In the past few months, cryptocurrencies have witnessed quite a lot of problems and the times seem to have got tougher as compared to last year or even the beginning of this year. Owing to the serious frustration in case of the investors because the cryptocurrencies have actually taken off as payment methods recently, these are trading lower and not just by a small margin but by as much as 70 percent, as compared to the highs that were witnessed in January. This indeed is a huge problem for the people dealing with the cryptocurrencies.
Based on a report that was published recently in The Wall Street Journal, in this week it is for the first that the value of not just one but all of the digital tokens declined and plunged below $200 million. This is the lowest it has witnessed since November last year. According to CoinMarketCap, out of the total 100 cryptocurrencies, nearly 98 were trading lower.
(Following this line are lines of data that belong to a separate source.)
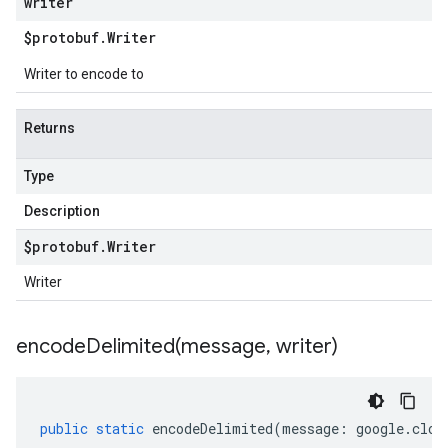
writer
$protobuf
.
Writer
Writer to encode to
Returns
Type
Description
$protobuf
.
Writer
Writer
encodeDelimited(
message
,
writer)
public
static
encodeDelimited
(
message
:
google
.
clou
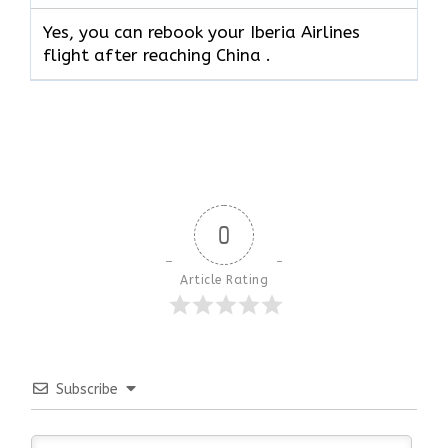
Yes, you can rebook your Iberia Airlines
flight after reaching China .
0
Article Rating
Subscribe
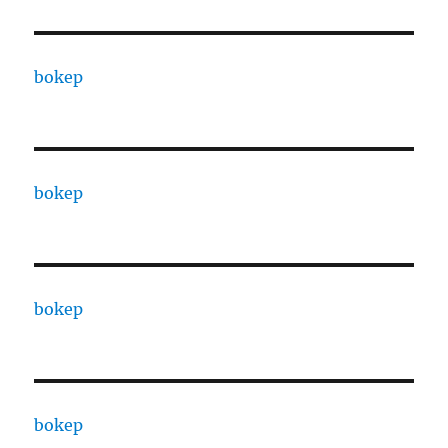
bokep
bokep
bokep
bokep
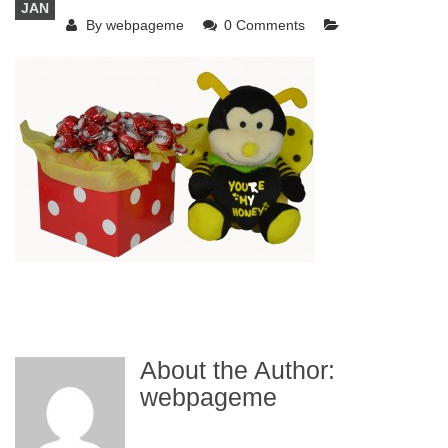
JAN
By
webpageme
0 Comments
About the Author:
webpageme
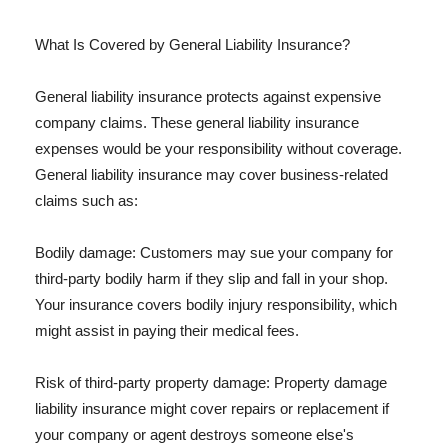
What Is Covered by General Liability Insurance?
General liability insurance protects against expensive
company claims. These general liability insurance
expenses would be your responsibility without coverage.
General liability insurance may cover business-related
claims such as:
Bodily damage: Customers may sue your company for
third-party bodily harm if they slip and fall in your shop.
Your insurance covers bodily injury responsibility, which
might assist in paying their medical fees.
Risk of third-party property damage: Property damage
liability insurance might cover repairs or replacement if
your company or agent destroys someone else's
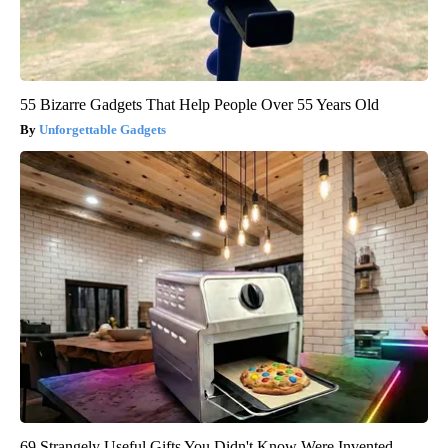
55 Bizarre Gadgets That Help People Over 55 Years Old
Unforgettable Gadgets
69 Strangely Useful Gifts You Didn't Know Were Invented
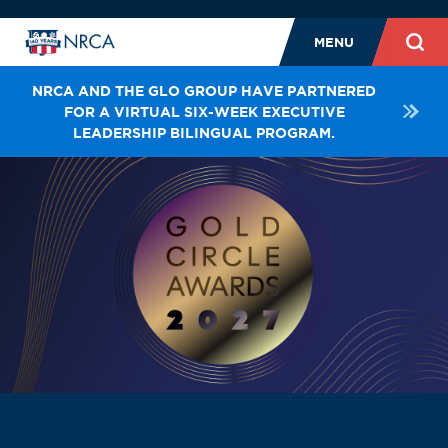
MENU
NRCA AND THE GLO GROUP HAVE PARTNERED
FOR A VIRTUAL SIX-WEEK EXECUTIVE
LEADERSHIP BILINGUAL PROGRAM.
LEADERSHIP
STAFF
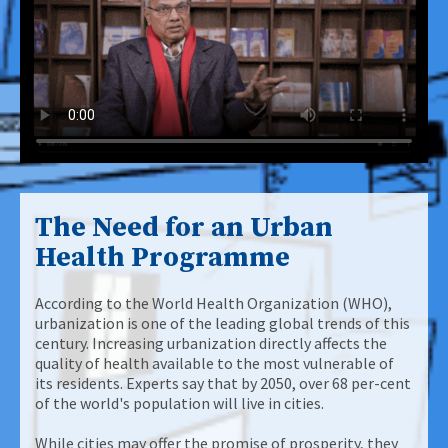
The Need for an Urban
Health Programme
According to the World Health Organization (WHO),
urbanization is one of the leading global trends of this
century. Increasing urbanization directly affects the
quality of health available to the most vulnerable of
its residents. Experts say that by 2050, over 68 per-cent
of the world's population will live in cities.
While cities may offer the promise of prosperity, they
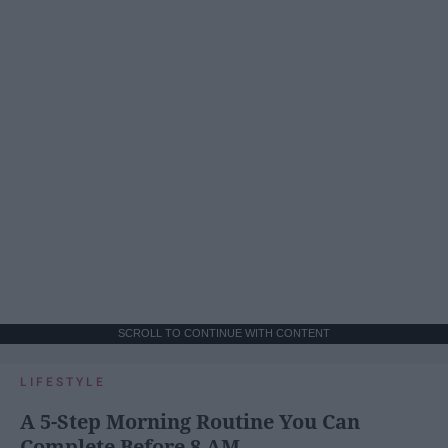
SCROLL TO CONTINUE WITH CONTENT
LIFESTYLE
A 5-Step Morning Routine You Can
Complete Before 8 AM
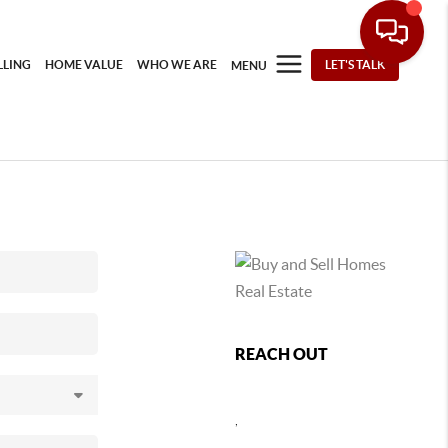
LLING
HOME VALUE
WHO WE ARE
LET'S TALK
MENU
REACH OUT
,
In the case of Bitcoin, which is said to be the leading cryptocurrency for many reasons, it went below $6000 in this week making it the lowest since the month of June. The digital token which is at the second place in the cryptocurrency world, Ether, is down by nearly 17 percent and it all occurred in the time span of just 24 hours, according to the journal. One of the prime reasons that are causing all of this is said to be the regulatory approvals for the financial products which are mainly focusing on the bitcoin are falling short, and this seems to be majorly affecting the market.
Another thing that is actually worrying the investors is the increase in the number of hacks of these cryptocurrency exchanges that are taking place. Mark Grant, who holds the position of MD at the B. Riley FBR Inc., said that people have started to realize how dangerous all this stuff related to the cryptocurrencies is.